Texas Holdem Poker Tips – Overcall-raise as a bluff

The best bluff cards are the ones with good winning odds and a chance to improve to a straight or flush. These are usually card straight hearings, two-end straight hearings and flush hearings, but it helps to have one or two high cards (overcard). However, you shouldn’t overcall-raise with all your listening cards. Instead, you should find a way to randomly choose your overcards. For example, you can overcall-raise with a straight with a backdoor flush, and overcall-call with a straight without a backdoor flush.

Pocket pairs and flush straights are a moneymaker for multi-player pots

Obviously, as more and more players enter the pot, the higher the likelihood of someone hitting a super hand (such as two pair and better). Here’s how this dynamic should affect your pre-flop starting hand selection.

When the pot is likely to be a multi-player pot, you should primarily play hands that have a high probability of getting two pair or better in the hand. Which cards have a higher probability of hitting a superb hand?

  1. Pocket Pairs
  2. Flush straights

Pocket pairs are particularly strong cards in multiplayer bottom pots, as they hit dark threes on the flop circle 11.8% of the time. In contrast, a hand like JTo (o stands for off suit, meaning different suits) only gets two pairs or better on the flop 4.8% of the time. Now look at flush draws. To illustrate the power of flush straights, let’s compare two versions of the same hand: the non-flush QT and the flush QT.

The flush QT gets a strong or hearing hand on the flop circle 26.3% of the time, compared to the non-flush QT which only gets a strong or hearing hand on the flop circle 16.9% of the time.

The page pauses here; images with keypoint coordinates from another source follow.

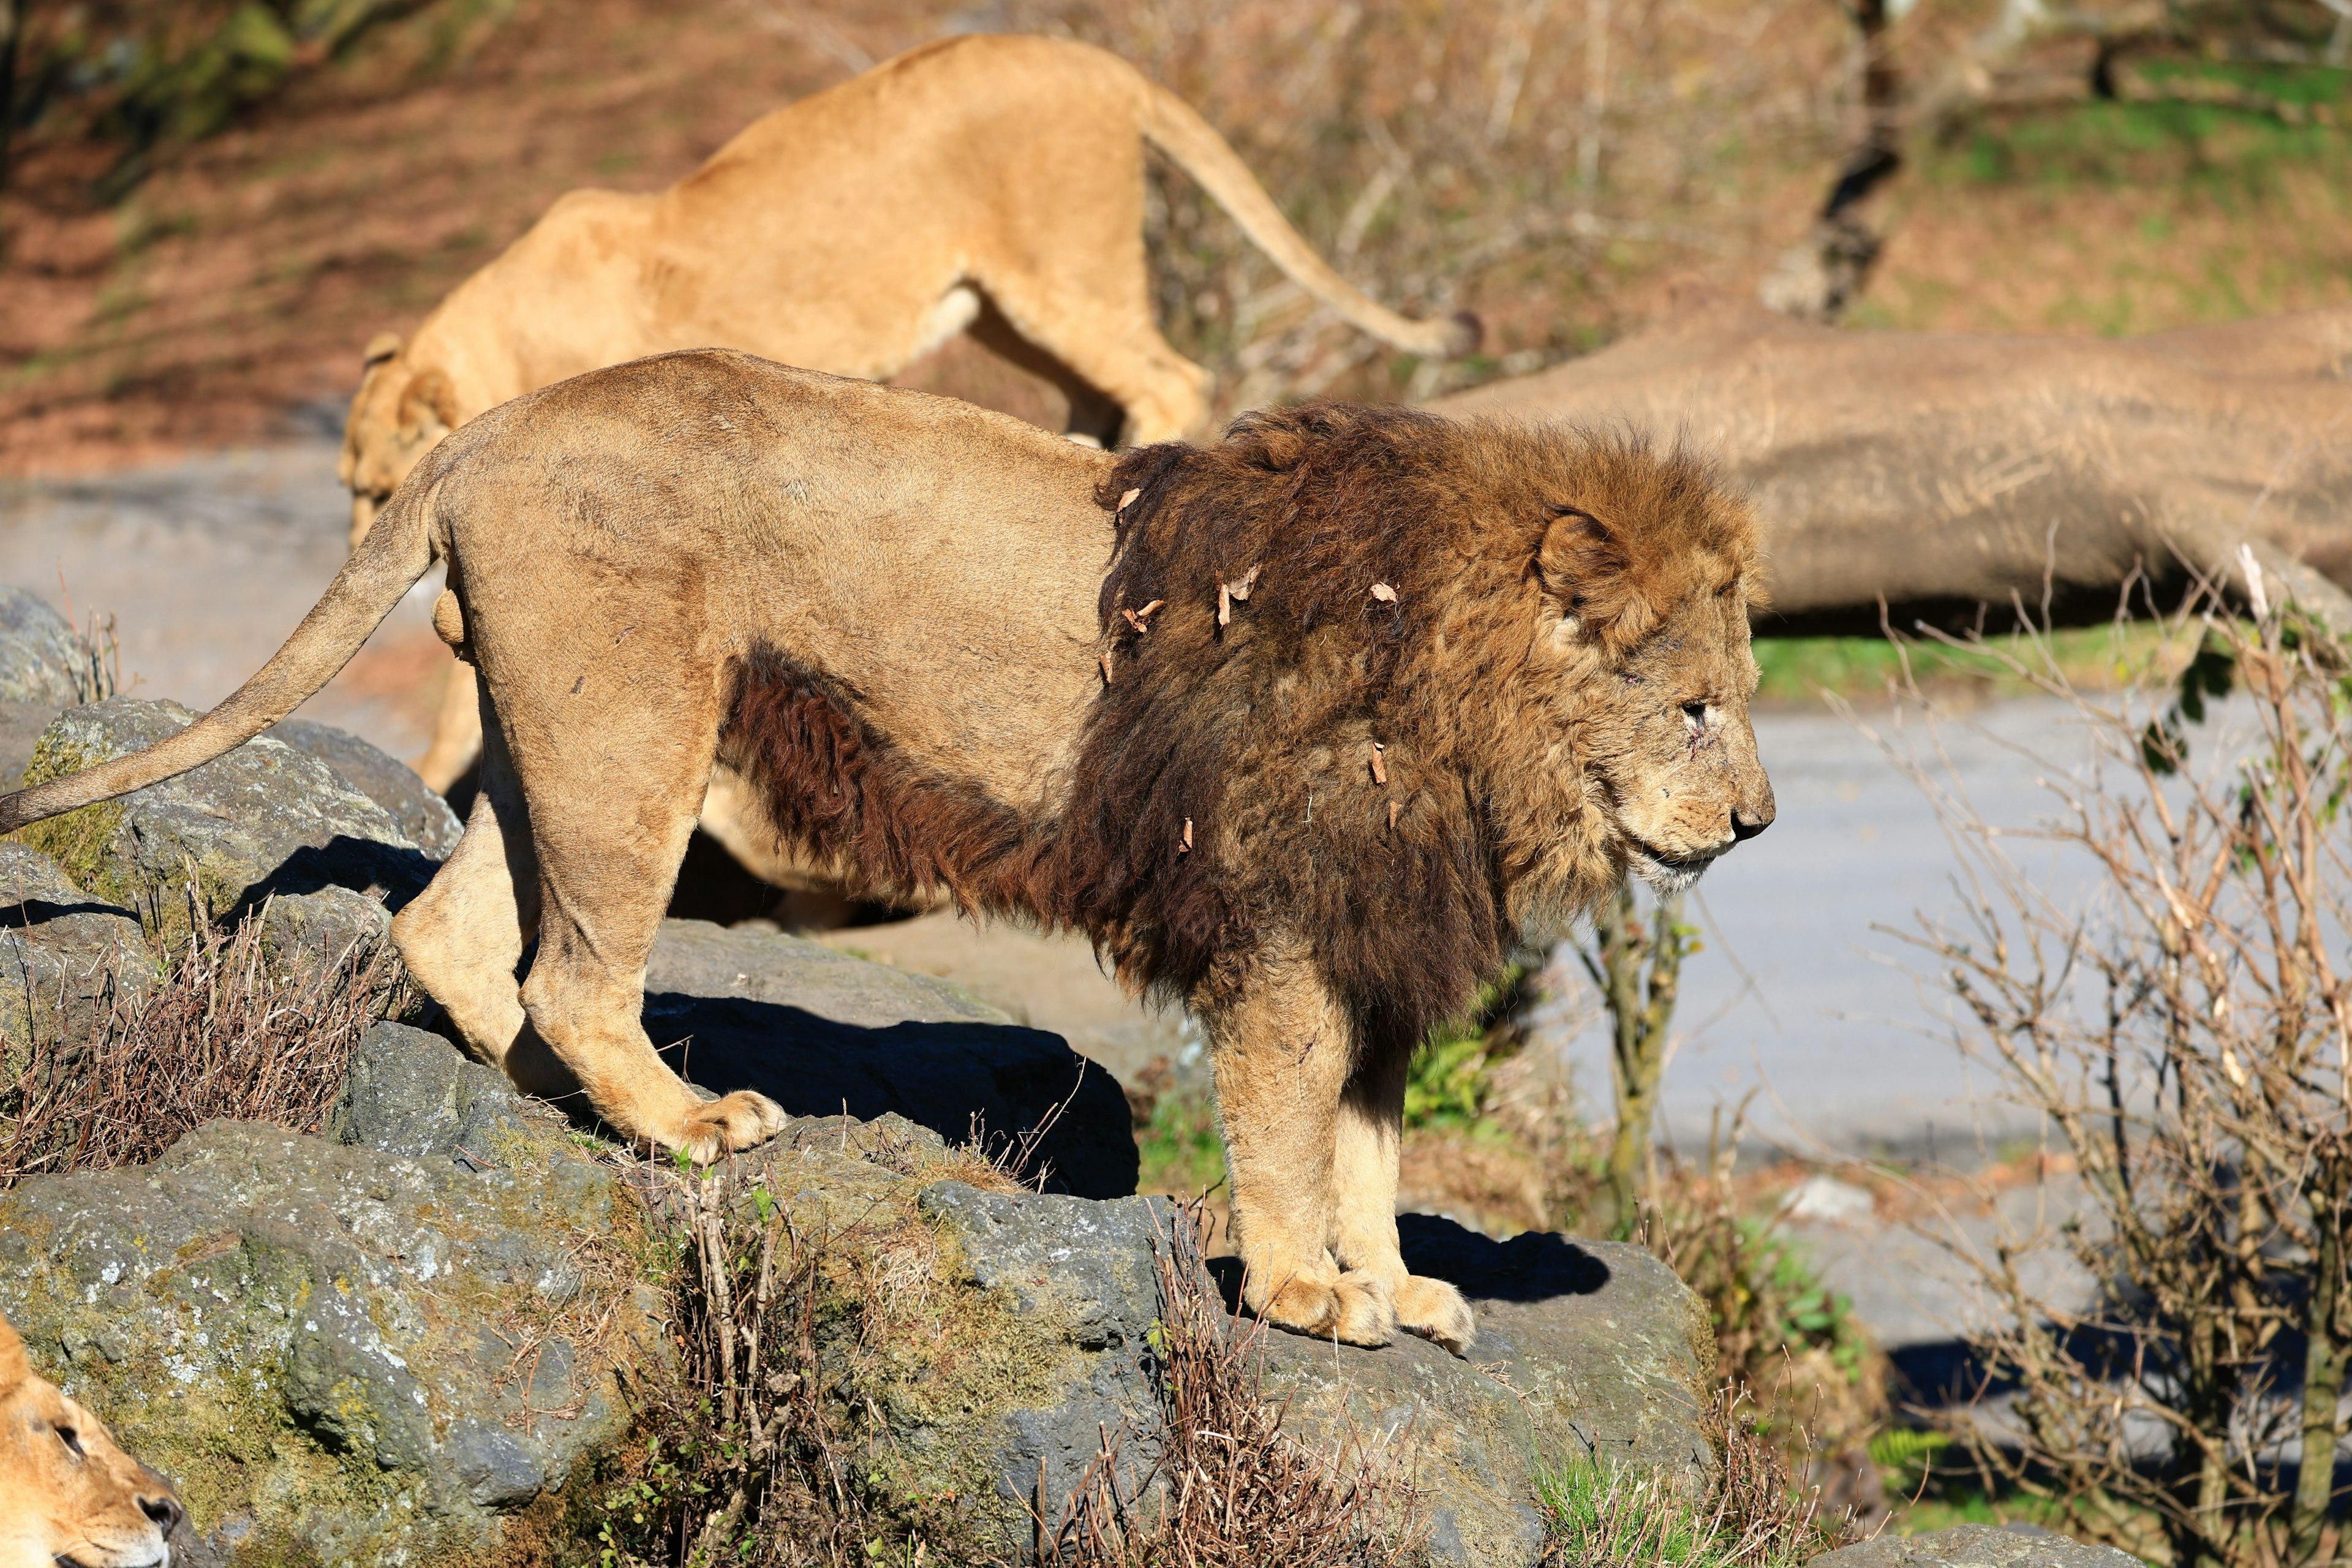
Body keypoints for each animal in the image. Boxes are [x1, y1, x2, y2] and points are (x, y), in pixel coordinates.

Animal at [0, 350, 1768, 1354]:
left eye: (1746, 700)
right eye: (1692, 705)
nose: (1757, 822)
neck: (1478, 728)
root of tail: (489, 425)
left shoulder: (1375, 941)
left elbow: (1374, 1159)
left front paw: (1393, 1286)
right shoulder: (1280, 929)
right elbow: (1286, 1138)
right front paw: (1301, 1294)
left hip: (554, 723)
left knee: (454, 929)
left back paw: (557, 1094)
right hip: (639, 723)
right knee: (576, 967)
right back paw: (684, 1122)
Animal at [341, 34, 1477, 799]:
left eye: (377, 488)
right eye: (348, 491)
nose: (363, 550)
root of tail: (1094, 57)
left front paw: (437, 765)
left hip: (1059, 270)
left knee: (1170, 374)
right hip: (1002, 304)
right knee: (1094, 395)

This is a 55% increase (relative to the non-flush QT) on a flop that is extremely favorable to the flush QT, which would make the flush QT a better play in a multi-player pot.

Overcall-raise with a listening hand after calling a 3bet

Playing too passively after calling a 3bet from an unfavorable position is detrimental to your win rate. You must overcall-raise with most of your strong cards, while balancing your range with your hearing cards. Over-raising with a balanced range will make life tough for your opponents because they can’t tell if you are holding a strong hand or a bluff. Conversely, unbalancing may make your play transparent and prevent you from extracting maximum value with strong hands.

Consider overbetting when you have the “nut advantage”

Overbetting works well on public hands that favor your range over your opponent’s range, especially if you can get the strongest hand. This is called having a “nut advantage” in Texas Hold’em.

For example, let’s say you raise preflop in back position, your opponent calls, and the flop comes Q-J-T. You have the nut advantage on this flop because your opponent should never have AK, QQ, JJ, and TT – he’s likely to 3bet preflop with those cards.

Your overbetting range should be bipolar, consisting of only strong cards and bluffs. Using such a large scale allows you to get the most value with your value cards while generating the most fold wins with your bluffs.

The most effective overbetting bluffs are usually the ones that block your opponent’s most likely strong hand. The best example of this is using a nut flush blocker on a three-flush public board (e.g. A♦K♠ on a Q♦8♦2♣6♦3♠ public board).